The reasons are multiple and I’ll try to be frank about them below.

  • Un-ambitious design: The mechanics of the game are a known quantity
  • Dry subject matter: The setting of the game interests me in an academic sense but doesn’t necessarily make me excited
  • Skills mis-match: The game focused on narrative over mechanics, it’s outside my wheelhouse so to speak and I don’t plan to become a narrative designer anytime soon
  • Lack of motivation: Working on the project felt like making a game for the sake of it as opposed to being intrinsically motivated

Of those reasons the real killer for me is the un-ambitious design, that’s probably the main factor causing the lack of motivation. As a game designer there is a sweet spot of challenge that I try to work within; too broad and the possibilities are endless, too narrow and the decisions become rote. Essentially it was a game with narrative as opposed to mechanical design challenges and while it may be worth revisiting as an educational game for now it’s being moved to the dead projects folder or scrapheap as I like to call it.

The funny thing is that my game design scrapheap has more in it than the finished projects folder does. This worries me, why can’t I finish more games… 

I’ve been thinking about this lately and I think I’ve gained some insight into what’s going on. You see, I grew up on a farm and my dad used to collect bits of scrap metal and old machinery in case it might be useful. He would take things apart because “you’d never know when they might come in handy”. The funny thing is that most of the parts were never used, our shed was filled with old bits and pieces. When I was growing up everything seemed like junk, stuff that would never be used, but now I understand the method to this madness (and it was madness). Whenever something did break on the farm or in the house my dad would go to the shed, find the parts he needed and fashion together a solution. He wasn’t a trained mechanic, plumber or electrician but he could fix these problems because of his experience taking things apart. I now realise that I’m at a similar place in terms of game design.
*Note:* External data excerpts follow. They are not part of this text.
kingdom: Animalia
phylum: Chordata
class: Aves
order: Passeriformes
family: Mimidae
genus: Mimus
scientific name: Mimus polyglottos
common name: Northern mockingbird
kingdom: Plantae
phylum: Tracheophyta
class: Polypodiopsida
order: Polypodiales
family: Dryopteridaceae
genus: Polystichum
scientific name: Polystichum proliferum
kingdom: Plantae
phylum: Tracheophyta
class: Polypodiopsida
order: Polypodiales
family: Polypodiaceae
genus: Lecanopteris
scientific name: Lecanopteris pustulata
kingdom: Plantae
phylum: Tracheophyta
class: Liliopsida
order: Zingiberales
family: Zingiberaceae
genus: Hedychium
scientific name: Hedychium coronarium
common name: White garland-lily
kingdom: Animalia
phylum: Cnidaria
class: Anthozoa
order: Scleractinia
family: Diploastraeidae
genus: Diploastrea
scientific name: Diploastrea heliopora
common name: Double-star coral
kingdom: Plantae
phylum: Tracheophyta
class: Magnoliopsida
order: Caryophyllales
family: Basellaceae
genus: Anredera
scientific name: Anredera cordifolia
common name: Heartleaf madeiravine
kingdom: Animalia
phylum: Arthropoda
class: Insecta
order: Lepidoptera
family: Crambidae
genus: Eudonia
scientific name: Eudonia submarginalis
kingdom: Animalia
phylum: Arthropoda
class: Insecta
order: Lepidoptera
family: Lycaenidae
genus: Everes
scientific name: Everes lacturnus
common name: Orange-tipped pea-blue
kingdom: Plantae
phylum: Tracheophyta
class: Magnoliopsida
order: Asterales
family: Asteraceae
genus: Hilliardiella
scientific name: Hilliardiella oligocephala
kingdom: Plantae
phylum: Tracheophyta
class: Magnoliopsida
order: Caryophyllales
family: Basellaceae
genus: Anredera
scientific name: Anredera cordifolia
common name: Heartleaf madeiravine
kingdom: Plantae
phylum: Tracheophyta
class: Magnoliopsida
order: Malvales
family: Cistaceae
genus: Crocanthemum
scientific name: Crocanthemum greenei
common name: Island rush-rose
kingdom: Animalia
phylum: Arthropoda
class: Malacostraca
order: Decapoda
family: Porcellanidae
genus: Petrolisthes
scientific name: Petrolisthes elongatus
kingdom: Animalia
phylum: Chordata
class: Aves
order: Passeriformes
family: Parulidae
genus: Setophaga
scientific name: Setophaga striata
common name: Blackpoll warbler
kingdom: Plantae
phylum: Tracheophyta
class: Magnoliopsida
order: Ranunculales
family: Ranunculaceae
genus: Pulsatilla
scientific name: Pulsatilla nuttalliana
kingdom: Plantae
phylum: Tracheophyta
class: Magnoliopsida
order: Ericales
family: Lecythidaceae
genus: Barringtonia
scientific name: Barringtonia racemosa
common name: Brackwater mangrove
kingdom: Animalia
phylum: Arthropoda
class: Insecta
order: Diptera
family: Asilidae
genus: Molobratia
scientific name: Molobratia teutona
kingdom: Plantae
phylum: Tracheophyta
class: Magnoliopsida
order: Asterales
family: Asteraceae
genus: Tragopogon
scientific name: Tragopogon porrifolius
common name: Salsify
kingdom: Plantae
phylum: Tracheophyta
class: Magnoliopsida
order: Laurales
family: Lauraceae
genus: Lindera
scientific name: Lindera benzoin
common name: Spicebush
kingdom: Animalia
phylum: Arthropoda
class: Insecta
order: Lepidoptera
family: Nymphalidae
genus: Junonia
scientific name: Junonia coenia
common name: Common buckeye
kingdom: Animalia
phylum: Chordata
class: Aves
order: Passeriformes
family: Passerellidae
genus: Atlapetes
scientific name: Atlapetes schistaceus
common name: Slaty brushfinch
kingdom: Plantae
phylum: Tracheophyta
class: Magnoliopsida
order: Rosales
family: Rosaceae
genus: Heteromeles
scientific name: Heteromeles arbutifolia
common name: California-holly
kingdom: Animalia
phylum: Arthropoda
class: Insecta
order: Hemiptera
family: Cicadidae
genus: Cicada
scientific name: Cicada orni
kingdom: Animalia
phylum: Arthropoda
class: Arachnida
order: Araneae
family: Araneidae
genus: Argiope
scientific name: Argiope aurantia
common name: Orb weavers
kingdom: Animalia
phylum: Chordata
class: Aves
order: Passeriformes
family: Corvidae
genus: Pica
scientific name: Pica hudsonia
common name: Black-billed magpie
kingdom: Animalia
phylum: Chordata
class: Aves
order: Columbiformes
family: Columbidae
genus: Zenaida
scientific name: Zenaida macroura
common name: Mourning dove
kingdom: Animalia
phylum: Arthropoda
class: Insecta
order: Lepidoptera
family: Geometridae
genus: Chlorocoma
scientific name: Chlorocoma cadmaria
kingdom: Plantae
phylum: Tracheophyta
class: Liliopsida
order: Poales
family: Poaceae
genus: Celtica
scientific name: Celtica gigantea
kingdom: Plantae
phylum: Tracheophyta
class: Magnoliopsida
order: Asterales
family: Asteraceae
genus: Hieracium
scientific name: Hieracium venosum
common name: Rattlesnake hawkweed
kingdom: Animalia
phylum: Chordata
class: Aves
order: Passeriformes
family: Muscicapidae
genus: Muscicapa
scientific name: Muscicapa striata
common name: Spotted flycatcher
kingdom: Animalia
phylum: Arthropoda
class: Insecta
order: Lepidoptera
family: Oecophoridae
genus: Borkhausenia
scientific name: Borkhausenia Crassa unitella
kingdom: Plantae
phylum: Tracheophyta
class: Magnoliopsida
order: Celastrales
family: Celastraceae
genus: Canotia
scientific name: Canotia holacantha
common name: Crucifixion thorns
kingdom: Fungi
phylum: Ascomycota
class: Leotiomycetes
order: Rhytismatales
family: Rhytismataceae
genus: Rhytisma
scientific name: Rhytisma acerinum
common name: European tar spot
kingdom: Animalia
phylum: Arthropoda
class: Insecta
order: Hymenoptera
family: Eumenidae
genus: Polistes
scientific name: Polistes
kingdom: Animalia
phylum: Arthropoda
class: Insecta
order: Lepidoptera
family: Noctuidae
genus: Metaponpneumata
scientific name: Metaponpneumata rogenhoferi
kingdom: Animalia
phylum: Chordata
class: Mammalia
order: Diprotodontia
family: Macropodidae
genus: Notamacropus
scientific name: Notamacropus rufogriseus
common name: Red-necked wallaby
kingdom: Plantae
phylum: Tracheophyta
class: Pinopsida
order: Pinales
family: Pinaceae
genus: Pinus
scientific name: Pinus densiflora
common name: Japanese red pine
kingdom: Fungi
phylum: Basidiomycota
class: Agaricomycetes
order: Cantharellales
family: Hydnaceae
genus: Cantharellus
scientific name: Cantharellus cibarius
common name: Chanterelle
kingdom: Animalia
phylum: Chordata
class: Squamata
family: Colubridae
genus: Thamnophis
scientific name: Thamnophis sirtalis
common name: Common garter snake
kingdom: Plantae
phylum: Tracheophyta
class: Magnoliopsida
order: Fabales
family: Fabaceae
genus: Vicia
All along I’ve been viewing these projects as failures, things I tried to do but didn’t work out. Instead I’m going to focus on these as insights into my own game design process. These are game systems, programming concepts and narrative experiments that I can reference in future when I’m stuck on a tough design challenge. They are a repository of ideas that didn’t work and best of all I know why they didn’t work. I think they keep me honest. The bigger the scrapheap the more design knowledge I can draw on and I’ll always need more of that.